Эти мысли вскружили ему голову, он встал и спросил Элизу, можно ли взять ее экипаж, и она разрешила, но, когда он уходил, потянула его за рукав.
– Будь осторожен, – сказала она ласково, но он только коснулся губами ее щеки и поспешил вниз по лестнице на улицу, понимая, что ему необходимо произнести слова, чтобы они стали реальностью, и сделать это надо раньше, чем он снова начнет размышлять.
Только по пути он осознал, что понятия не имеет, будет ли Эдвард в пансионе, но все равно отправился туда, и когда Эдвард открыл дверь, сразу же оказался в его объятиях.
– Я поеду, – услышал он свой голос, – я поеду с тобой.
О, что это была за сцена! Они оба плакали, плакали и хватали друг друга – за одежду, за волосы, так что со стороны неясно было, что это – безутешное горе или экстаз.
– Я был уверен, что ты решил не ехать, после того как ты мне не ответил, – сознался Эдвард, когда они немного успокоились.
– Не ответил?
– Да, на письмо, которое я послал четыре дня назад, – в нем я пишу, что сказал Бэлль: я не оставил надежд убедить тебя; и прошу разрешения повторить попытку.

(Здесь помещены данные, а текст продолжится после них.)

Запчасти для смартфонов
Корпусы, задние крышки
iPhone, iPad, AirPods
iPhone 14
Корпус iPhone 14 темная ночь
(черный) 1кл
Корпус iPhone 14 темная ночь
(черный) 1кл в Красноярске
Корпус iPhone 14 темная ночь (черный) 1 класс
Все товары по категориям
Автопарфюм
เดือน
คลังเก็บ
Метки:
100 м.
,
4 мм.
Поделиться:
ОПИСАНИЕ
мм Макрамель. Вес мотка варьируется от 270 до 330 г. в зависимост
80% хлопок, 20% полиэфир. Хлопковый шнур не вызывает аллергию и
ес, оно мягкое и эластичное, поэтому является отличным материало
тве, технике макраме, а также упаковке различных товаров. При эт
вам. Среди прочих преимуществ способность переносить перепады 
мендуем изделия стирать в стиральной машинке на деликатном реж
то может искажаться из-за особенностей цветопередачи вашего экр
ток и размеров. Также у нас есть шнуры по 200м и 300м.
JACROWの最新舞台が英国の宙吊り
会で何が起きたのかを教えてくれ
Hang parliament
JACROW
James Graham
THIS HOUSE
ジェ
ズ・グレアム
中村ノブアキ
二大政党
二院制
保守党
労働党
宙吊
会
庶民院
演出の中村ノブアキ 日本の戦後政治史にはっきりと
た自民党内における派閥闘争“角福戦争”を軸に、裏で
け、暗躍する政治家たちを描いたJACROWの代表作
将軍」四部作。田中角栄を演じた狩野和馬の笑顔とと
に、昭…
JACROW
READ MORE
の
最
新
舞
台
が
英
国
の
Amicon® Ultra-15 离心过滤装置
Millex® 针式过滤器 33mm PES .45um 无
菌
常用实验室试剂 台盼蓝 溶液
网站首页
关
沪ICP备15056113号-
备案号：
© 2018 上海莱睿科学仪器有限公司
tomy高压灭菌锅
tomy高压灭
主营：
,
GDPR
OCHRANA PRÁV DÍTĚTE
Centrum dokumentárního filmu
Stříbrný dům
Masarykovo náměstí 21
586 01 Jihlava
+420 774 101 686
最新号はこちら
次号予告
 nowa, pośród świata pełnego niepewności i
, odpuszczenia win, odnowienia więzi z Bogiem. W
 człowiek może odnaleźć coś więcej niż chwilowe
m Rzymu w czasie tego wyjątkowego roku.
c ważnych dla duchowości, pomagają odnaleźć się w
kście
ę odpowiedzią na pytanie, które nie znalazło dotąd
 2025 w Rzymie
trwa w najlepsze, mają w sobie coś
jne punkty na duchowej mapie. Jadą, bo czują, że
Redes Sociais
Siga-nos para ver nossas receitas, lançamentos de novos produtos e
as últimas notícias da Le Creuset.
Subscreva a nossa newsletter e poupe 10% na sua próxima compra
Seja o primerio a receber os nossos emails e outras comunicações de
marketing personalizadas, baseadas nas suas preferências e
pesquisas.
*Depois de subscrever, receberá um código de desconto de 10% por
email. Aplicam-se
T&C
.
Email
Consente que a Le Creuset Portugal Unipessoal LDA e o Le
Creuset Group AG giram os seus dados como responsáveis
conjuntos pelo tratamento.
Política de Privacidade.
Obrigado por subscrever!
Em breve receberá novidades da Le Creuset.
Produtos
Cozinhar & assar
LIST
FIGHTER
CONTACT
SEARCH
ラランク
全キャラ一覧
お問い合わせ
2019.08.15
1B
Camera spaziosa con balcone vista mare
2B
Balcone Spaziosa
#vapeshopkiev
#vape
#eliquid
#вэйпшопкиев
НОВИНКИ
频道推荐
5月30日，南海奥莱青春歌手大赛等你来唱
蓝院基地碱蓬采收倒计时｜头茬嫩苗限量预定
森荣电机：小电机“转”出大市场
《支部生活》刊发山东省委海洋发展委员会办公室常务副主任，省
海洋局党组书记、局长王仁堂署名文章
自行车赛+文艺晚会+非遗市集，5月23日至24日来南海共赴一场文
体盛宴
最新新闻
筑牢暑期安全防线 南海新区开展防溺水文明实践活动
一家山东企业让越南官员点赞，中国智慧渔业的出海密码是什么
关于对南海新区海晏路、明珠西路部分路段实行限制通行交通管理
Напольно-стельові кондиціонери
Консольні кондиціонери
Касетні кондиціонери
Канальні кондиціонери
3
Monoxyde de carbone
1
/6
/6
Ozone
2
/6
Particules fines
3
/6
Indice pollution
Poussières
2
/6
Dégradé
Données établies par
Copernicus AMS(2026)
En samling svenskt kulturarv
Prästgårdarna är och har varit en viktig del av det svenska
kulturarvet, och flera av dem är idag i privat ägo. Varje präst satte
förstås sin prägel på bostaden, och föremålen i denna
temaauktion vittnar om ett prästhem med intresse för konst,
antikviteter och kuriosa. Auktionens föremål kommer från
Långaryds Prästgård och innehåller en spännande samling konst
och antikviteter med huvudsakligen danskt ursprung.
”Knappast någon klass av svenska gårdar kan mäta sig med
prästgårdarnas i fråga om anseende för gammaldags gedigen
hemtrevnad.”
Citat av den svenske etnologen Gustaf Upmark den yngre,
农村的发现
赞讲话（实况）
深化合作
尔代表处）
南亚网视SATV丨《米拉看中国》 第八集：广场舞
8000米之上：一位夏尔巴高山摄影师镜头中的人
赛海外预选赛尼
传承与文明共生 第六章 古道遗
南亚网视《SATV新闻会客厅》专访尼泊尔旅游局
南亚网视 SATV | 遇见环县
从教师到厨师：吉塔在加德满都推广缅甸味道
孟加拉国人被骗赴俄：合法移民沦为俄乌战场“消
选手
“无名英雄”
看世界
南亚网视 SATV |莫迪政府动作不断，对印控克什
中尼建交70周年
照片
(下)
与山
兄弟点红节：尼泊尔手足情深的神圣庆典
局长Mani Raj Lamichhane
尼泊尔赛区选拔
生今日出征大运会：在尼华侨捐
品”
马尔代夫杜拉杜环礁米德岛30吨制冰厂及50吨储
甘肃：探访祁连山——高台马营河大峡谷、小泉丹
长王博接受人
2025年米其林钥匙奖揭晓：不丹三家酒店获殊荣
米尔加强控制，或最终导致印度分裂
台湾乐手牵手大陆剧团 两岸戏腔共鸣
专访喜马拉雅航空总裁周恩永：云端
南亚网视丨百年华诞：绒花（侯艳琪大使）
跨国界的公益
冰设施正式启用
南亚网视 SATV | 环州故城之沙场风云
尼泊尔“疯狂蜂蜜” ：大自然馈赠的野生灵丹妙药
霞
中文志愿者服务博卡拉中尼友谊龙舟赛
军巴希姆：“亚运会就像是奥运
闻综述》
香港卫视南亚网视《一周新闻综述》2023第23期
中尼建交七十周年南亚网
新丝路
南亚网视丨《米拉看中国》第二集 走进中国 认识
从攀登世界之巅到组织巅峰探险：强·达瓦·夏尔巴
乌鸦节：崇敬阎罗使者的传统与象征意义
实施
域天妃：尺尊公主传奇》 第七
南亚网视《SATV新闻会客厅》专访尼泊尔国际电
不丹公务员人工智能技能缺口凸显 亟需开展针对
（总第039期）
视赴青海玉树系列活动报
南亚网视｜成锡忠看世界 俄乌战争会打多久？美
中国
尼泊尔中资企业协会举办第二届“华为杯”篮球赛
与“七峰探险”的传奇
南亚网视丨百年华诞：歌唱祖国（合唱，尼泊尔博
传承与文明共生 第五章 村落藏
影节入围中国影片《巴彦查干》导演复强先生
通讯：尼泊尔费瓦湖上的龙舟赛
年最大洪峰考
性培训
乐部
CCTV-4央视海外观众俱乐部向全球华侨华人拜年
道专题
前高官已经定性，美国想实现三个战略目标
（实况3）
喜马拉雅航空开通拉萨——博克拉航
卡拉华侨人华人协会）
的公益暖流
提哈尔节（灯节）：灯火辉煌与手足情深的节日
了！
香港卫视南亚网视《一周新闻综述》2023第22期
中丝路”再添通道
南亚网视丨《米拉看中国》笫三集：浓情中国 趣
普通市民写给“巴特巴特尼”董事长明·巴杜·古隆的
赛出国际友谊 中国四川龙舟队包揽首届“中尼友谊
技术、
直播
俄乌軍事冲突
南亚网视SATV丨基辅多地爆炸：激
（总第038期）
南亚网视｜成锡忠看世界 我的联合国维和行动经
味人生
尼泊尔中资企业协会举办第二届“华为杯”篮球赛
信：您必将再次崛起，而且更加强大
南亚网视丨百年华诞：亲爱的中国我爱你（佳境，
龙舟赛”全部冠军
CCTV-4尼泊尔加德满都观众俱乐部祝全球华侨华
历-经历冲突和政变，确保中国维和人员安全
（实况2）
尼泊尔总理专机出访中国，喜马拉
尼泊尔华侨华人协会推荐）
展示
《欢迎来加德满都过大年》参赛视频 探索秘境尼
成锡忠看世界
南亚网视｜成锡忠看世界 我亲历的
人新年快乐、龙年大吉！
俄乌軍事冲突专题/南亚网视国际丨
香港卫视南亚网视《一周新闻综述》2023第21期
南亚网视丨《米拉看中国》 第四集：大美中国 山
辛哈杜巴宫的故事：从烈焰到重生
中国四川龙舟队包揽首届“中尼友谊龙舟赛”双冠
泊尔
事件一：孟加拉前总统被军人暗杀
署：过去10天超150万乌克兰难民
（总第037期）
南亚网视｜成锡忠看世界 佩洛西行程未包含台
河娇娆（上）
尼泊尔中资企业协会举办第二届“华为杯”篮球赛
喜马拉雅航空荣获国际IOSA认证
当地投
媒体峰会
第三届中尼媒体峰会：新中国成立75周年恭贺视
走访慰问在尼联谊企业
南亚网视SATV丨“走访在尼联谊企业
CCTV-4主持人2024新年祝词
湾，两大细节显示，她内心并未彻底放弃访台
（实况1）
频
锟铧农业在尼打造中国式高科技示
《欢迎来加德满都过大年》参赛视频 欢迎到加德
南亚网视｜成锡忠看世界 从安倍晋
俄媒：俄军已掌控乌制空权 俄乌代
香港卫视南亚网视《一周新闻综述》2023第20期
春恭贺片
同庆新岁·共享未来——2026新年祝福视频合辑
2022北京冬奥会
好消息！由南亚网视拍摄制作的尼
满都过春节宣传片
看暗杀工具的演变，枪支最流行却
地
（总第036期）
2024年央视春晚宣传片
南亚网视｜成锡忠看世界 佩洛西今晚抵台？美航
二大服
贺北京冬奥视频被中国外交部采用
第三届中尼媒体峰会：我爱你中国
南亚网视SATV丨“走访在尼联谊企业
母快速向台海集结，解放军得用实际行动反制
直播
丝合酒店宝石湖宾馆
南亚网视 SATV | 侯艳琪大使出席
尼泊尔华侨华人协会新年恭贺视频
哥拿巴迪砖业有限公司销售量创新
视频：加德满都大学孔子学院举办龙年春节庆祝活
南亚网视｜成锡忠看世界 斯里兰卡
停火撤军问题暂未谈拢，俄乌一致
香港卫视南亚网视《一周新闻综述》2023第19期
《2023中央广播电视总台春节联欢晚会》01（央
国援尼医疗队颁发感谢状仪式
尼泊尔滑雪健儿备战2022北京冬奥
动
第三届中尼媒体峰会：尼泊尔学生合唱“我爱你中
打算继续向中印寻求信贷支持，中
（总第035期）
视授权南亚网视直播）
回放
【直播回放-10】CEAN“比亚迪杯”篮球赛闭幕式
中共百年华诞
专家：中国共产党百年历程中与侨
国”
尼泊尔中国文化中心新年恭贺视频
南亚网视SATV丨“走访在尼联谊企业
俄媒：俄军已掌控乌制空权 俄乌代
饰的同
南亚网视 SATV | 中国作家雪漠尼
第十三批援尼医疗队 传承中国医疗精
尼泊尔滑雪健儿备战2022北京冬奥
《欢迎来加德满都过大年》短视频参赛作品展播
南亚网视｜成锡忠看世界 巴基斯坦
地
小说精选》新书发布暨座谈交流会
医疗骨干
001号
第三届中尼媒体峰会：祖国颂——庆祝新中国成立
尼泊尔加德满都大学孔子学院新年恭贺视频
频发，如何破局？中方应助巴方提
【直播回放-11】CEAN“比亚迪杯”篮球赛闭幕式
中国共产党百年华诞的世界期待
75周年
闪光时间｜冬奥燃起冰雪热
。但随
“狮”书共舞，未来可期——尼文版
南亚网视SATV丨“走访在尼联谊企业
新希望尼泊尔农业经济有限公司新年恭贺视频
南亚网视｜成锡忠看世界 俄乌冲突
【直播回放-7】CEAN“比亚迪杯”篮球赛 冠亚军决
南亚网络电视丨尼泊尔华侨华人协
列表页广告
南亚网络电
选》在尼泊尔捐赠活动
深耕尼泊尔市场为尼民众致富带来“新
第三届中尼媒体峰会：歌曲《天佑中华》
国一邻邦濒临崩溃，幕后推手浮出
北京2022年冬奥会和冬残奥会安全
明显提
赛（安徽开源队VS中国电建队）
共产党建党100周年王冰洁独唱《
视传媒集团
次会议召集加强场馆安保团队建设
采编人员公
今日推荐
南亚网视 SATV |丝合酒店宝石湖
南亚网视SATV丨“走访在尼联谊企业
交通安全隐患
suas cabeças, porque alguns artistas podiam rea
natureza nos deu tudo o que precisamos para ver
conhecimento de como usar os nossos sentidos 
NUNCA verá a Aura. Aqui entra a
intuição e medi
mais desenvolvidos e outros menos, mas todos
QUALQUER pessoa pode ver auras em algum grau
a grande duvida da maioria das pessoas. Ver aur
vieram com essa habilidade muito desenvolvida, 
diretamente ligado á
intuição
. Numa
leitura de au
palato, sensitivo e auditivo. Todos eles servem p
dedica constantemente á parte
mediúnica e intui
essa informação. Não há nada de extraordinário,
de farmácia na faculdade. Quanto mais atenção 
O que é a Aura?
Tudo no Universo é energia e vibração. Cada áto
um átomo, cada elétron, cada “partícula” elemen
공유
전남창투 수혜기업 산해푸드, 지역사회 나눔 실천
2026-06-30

– Я не получал такого письма!
– Нет? Но я послал его, что же с ним могло произойти?
– Я… ну, я, собственно, почти не был дома. Но… я объясню позже.
И снова порыв страсти овладел ими.
Только много позже, когда они лежали в своей обычной позе на маленькой твердой кровати Эдварда, Эдвард спросил:
– И что сказал на все это твой дедушка?
– Видишь ли, я не сказал ему. Еще.
– Дэвид! Мой милый. Что он скажет?
Да, вот они: крошечные царапины на их счастье.
– Он смирится, – ответил Дэвид уверенно, скорее чтобы услышать собственные слова, чем потому, что на самом деле в это верил. – Рано или поздно. Это может занять некоторое время, но он смирится. И в любом случае он не может меня остановить. В конце концов, я совершеннолетний, юридически от него не завишу. Через два года я получу часть своих денег.
Эдвард подвинулся к нему ближе:
– А он не может этому помешать?
– Конечно нет – это же не его деньги, это от родителей.
Они помолчали, потом Эдвард сказал:
– Ну тебе и до этого не о чем беспокоиться. Я буду получать жалованье и позабочусь о нас обоих.
И Дэвид, которому никто никогда еще не предлагал финансовой помощи, был тронут и поцеловал запрокинутое лицо Эдварда.
– Я откладывал почти все карманные деньги с самого детства, – сказал он Эдварду. – У нас будут тысячи. Не надо тревожиться обо мне.